Repurposing Atlantic City as a climate change resilience research/tech cluster

It’s been five years now since New Jersey Governor Chris Christie uttered this sentence: “Atlantic City is dying.

The governor’s 2010 plan to turn Atlantic City, New Jersey into “Las Vegas East”—what was it before?—has failed.

In 2014, four major casinos shuttered, including the Revel Casino Hotel, which was built in part with state money. Three of the casinos declared bankruptcy.

Has the sun finally set on the Boardwalk Empire? Not quite yet. As it stands now, the sea may rise to reclaim it first.

That’s why a prominent global architecture and design firm has a different future in mind for Atlantic City, something far from the realms of tourism and entertainment and yet very close to the heart of the Jersey Shore.

The firm, Perkins+Will, is pitching a plan to make Atlantic City into a research center for climate change and coastal resiliency.
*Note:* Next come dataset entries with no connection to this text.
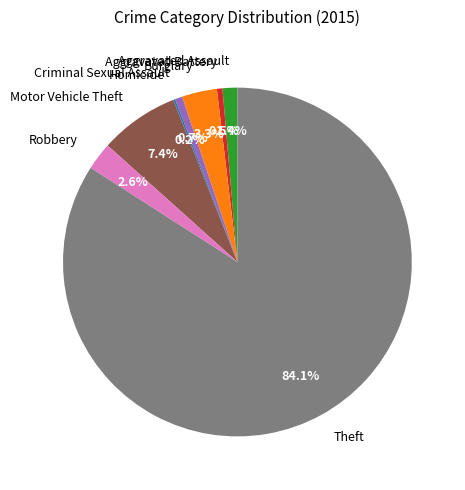

Which slice represents more than half of the pie?

Theft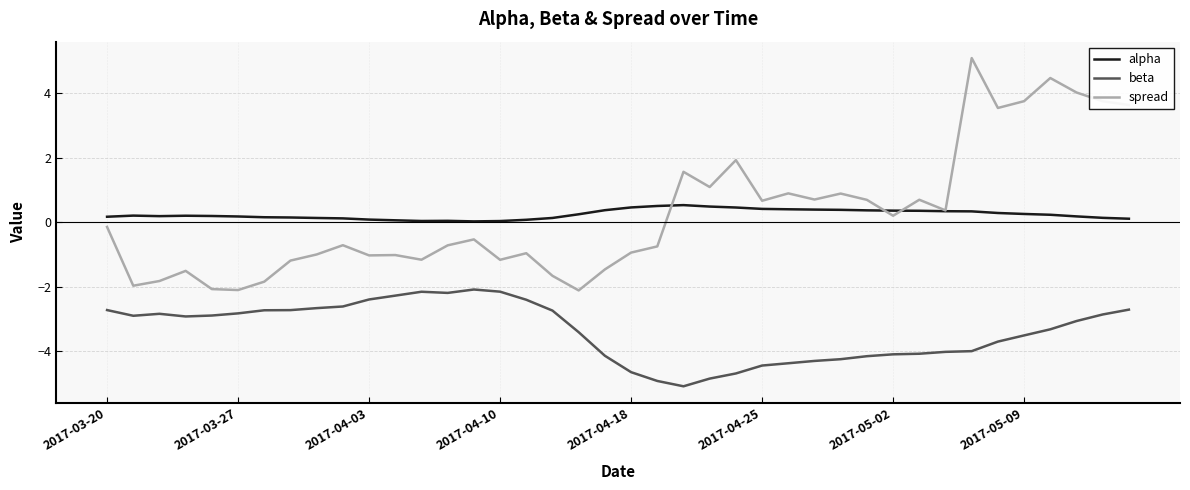

What is the lowest value of the beta series?

-5.1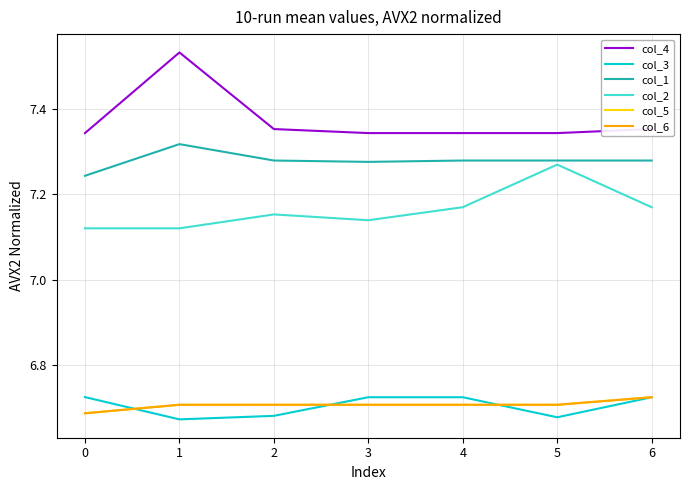

Is this an area chart (filled region under the line)?

No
This scheme aims to turn Atlantic City into Defense Post One in the battle to turn back the rising tide. The firm’s brief recommends repurposing the Atlantic City Convention Center as a “civic-scale academy” for training leaders from around the world on resiliency standards, techniques, and doctrine.

Two things aligned in Atlantic City: its current economic state and its climate vulnerability,” says Daniel Windsor, senior urban designer and senior associate at Perkins+Will.